Clearly, this dynamic has to stop. In other words, you must put a stop to your mother misusing you as a sounding board, as a place to relieve her distress. She can continue her relationship with your father the way it is, but she must stop supplementing it by misusing you.
I hope you exit that triangle you mentioned, the triangle you lived, unfortunately, for you. I think it will bring you the peace of mind you need. Exiting it and no longer waiting for strength to come to you from your mother, no longer hoping for it.
I hope you post again.
anita
March 13, 2018 at 10:10 am #197075March 17, 2018 at 11:34 am #197843ZoeParticipantThanks for the comments and the article.

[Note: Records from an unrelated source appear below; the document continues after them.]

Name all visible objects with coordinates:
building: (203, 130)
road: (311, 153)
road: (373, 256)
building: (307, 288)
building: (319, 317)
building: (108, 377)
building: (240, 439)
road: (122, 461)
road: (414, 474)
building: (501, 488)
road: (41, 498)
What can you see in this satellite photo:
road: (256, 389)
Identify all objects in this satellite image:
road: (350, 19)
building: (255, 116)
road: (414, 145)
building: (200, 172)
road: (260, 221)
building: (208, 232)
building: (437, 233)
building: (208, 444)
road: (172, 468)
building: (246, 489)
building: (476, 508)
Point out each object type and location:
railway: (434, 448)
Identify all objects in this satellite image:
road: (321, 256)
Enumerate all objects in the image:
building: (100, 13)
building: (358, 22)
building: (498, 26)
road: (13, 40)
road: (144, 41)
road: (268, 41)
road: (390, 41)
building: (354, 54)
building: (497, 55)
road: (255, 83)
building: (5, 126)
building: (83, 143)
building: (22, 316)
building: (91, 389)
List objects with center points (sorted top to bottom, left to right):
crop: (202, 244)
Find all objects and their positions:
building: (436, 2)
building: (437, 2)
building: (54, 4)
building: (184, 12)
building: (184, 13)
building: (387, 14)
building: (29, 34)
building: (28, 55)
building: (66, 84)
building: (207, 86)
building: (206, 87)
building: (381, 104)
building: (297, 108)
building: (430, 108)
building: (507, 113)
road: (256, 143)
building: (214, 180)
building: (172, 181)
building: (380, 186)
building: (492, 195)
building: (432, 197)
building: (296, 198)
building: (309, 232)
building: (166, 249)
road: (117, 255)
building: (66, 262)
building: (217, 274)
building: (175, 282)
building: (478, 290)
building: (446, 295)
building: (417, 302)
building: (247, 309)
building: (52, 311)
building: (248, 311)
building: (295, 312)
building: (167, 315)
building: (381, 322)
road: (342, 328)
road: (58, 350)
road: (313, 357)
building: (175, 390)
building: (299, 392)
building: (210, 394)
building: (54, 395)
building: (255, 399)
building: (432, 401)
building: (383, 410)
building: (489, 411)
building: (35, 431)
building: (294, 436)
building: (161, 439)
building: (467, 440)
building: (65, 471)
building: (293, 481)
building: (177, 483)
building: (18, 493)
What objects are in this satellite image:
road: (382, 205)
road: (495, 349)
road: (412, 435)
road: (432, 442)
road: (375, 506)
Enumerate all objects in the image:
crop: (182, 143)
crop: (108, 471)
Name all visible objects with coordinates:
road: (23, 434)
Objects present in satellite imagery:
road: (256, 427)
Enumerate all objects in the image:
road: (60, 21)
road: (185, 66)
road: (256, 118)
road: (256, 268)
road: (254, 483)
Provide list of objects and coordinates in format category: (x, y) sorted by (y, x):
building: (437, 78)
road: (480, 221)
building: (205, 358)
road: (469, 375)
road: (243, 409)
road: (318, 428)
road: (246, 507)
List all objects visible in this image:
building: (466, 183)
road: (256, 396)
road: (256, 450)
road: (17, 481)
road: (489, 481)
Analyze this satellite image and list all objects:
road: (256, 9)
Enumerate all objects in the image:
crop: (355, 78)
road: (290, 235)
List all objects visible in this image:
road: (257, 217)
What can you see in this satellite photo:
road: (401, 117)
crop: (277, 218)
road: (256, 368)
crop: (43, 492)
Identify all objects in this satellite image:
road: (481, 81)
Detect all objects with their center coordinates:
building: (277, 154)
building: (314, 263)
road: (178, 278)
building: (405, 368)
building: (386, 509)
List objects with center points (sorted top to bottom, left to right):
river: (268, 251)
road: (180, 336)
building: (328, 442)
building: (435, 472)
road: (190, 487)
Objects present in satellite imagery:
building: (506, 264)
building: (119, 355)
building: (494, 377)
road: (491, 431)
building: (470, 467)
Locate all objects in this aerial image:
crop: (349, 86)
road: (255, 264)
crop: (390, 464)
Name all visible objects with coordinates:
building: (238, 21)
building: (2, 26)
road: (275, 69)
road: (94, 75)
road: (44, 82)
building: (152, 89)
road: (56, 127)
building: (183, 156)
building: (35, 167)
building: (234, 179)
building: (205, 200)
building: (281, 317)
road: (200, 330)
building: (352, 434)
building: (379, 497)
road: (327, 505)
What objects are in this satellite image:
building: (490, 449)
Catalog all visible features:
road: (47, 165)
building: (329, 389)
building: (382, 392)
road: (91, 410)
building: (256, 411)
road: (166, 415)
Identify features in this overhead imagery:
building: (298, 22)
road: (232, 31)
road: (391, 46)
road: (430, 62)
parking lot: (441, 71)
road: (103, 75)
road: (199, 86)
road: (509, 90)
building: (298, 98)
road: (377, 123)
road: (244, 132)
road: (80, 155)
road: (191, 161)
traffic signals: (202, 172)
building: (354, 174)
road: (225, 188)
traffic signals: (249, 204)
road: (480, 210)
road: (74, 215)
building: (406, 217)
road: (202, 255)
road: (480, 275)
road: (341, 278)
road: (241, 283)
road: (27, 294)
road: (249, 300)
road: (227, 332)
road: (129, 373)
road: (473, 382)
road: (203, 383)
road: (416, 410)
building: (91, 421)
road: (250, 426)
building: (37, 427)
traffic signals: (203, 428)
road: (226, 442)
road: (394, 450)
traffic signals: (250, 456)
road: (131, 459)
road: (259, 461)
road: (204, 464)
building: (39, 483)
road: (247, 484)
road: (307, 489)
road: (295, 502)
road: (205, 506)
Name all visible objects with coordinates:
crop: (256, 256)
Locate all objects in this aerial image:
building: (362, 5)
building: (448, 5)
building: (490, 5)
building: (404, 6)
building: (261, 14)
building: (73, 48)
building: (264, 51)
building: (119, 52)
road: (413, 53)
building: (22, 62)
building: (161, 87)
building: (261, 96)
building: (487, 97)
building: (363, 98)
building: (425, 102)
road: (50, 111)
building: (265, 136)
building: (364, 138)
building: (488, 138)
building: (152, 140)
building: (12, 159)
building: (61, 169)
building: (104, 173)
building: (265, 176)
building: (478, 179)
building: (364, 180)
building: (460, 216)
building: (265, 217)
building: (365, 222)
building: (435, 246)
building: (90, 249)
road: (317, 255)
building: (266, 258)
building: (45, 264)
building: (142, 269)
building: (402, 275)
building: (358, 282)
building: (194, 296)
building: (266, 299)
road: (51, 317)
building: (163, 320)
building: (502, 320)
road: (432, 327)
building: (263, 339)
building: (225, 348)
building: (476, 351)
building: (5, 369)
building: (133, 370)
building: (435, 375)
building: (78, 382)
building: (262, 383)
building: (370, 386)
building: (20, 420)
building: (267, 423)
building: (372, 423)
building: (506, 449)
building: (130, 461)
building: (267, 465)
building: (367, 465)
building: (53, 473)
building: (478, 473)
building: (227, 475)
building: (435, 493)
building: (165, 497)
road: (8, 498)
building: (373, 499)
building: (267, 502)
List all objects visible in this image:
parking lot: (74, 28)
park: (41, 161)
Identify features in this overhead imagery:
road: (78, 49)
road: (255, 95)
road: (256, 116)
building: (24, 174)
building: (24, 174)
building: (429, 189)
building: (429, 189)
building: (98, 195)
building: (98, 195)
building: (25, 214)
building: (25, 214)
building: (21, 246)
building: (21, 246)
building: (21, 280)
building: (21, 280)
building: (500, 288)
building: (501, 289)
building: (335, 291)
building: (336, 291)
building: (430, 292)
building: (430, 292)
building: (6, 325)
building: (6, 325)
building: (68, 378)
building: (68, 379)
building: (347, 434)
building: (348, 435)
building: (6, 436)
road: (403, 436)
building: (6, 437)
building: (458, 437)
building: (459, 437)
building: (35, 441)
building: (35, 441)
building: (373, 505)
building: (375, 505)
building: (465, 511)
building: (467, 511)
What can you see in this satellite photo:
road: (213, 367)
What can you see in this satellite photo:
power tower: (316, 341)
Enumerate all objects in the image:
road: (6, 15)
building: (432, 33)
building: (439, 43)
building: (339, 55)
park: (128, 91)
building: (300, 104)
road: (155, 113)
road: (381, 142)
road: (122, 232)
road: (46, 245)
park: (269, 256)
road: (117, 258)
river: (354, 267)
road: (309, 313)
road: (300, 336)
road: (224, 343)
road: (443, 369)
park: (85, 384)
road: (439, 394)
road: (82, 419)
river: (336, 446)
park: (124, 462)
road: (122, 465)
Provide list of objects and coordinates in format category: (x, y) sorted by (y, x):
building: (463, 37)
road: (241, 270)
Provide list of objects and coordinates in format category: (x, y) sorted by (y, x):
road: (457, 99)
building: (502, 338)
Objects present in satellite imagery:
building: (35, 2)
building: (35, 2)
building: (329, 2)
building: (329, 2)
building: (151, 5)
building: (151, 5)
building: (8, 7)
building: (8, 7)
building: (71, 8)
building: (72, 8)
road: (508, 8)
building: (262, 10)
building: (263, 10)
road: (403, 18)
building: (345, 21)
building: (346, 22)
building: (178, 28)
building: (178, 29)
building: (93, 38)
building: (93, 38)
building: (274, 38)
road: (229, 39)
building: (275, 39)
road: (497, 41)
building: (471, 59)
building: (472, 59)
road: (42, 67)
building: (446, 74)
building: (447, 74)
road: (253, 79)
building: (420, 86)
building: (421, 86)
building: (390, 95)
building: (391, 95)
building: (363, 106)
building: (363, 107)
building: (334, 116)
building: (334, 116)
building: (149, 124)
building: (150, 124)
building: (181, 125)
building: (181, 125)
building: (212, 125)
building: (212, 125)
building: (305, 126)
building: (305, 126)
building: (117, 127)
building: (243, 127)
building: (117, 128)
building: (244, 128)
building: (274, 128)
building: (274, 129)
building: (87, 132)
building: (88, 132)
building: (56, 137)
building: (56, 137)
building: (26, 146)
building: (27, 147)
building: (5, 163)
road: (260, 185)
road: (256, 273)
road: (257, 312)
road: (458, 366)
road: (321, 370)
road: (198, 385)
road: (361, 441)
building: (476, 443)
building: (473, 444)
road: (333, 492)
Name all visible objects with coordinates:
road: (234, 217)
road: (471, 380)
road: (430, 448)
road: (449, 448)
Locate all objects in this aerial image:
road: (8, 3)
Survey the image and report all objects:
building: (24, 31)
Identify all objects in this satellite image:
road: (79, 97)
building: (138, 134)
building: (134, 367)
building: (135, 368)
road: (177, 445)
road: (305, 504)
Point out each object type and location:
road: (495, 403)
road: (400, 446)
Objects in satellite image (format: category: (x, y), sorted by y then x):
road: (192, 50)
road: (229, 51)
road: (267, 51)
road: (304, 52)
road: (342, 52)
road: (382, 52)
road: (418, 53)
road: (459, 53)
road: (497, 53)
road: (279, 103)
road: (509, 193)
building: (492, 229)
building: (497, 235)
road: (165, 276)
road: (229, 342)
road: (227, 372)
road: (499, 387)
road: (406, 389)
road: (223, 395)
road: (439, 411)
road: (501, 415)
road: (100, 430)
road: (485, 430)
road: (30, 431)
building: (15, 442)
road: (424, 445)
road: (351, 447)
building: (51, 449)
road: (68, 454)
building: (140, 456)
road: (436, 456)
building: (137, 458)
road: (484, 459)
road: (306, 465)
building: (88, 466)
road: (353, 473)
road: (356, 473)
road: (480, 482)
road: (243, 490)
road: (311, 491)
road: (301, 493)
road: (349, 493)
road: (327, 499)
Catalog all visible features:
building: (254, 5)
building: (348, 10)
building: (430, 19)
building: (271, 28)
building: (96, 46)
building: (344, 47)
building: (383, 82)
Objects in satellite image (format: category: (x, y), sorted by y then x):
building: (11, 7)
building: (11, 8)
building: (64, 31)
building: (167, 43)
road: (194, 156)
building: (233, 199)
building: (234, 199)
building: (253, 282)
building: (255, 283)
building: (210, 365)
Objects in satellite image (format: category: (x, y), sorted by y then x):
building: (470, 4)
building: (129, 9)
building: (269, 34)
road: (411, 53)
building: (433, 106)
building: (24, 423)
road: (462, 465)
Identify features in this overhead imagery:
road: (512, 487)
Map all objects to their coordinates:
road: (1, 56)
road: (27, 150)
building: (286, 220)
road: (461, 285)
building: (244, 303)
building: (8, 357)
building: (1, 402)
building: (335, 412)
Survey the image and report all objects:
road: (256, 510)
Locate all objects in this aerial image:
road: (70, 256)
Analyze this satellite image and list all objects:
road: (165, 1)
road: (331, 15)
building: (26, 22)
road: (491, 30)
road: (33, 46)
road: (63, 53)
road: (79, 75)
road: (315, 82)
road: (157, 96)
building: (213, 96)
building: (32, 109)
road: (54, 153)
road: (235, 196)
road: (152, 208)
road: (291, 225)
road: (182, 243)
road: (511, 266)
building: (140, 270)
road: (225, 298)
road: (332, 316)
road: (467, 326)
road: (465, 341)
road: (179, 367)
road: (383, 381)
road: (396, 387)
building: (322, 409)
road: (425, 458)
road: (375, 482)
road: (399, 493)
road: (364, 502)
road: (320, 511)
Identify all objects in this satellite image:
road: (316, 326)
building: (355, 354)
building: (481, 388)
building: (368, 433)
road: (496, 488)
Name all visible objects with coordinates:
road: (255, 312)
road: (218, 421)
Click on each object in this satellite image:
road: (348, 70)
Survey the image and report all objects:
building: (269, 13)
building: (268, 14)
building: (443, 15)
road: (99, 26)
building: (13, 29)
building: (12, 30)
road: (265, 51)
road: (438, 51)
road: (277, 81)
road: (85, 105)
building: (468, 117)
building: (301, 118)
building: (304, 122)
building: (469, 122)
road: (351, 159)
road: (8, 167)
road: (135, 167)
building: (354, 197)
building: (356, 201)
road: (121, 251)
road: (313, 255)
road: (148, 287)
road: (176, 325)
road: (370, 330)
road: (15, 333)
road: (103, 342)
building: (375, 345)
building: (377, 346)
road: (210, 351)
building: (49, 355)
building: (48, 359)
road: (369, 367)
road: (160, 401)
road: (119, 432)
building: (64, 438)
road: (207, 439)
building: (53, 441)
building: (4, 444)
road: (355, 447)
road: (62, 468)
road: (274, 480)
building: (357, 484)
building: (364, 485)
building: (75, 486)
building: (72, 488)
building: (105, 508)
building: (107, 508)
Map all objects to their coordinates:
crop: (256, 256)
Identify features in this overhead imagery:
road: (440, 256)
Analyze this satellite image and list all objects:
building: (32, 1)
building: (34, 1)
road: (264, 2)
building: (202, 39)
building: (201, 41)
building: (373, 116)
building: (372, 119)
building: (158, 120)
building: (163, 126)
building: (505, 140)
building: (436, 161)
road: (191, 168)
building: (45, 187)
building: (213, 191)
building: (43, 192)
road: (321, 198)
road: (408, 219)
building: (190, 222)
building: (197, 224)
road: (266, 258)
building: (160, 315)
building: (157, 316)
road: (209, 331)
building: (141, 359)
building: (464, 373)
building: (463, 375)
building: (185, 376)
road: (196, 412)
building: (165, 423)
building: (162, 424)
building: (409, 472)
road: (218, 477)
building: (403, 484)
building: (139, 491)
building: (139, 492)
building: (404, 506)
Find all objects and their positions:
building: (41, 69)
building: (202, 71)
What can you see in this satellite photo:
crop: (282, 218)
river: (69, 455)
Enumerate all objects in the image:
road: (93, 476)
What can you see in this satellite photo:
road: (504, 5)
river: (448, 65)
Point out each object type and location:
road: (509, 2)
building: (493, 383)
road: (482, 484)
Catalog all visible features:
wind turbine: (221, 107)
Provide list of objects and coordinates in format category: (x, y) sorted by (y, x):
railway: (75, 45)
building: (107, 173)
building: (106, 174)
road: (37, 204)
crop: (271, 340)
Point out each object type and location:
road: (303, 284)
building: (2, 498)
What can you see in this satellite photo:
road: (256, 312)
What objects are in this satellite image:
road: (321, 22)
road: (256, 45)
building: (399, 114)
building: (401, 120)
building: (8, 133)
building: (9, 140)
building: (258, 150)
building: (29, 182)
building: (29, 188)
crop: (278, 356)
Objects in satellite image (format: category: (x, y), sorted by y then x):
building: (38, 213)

Through this thread I have been able to gain a big insight into one of my major stumbling blocks in life. I have realised that this fear of ‘dissolving’ into other people because I didn’t learn healthy boundaries growing up has actually hindered me from really opening up to other people. I often have a great deal of anxiety related to how I should interact with other people and the extent to which I allow others into my life. This anxiety can also cross the line into obsessive thinking. I have now realised that the major trigger for this kind of anxiety and obsessive thinking is when I need to negotiate the boundaries of a relationship, whether that be a friendship, work relationship or intimate relationship. And at the bottom of it is my fear that I will not be able to assert my own boundaries with people. So the easiest thing is to just avoid opening up to others. But constantly pushing people away only leads to unhappiness.
Anita, you said that you hoped that I could exit the triangle that I was in. What I am starting to realise is that exiting the unhealthy patterns does not need to be through solving those problems for my parents and ‘fixing’ them but through understanding how those patterns re-emerge in my own life and finding ways of creating new patterns in my own relationships. That is probably easier said than done, but at least I have some major insights to help me on my way.
Thanks for all the posts on this thread, I really value these contributions.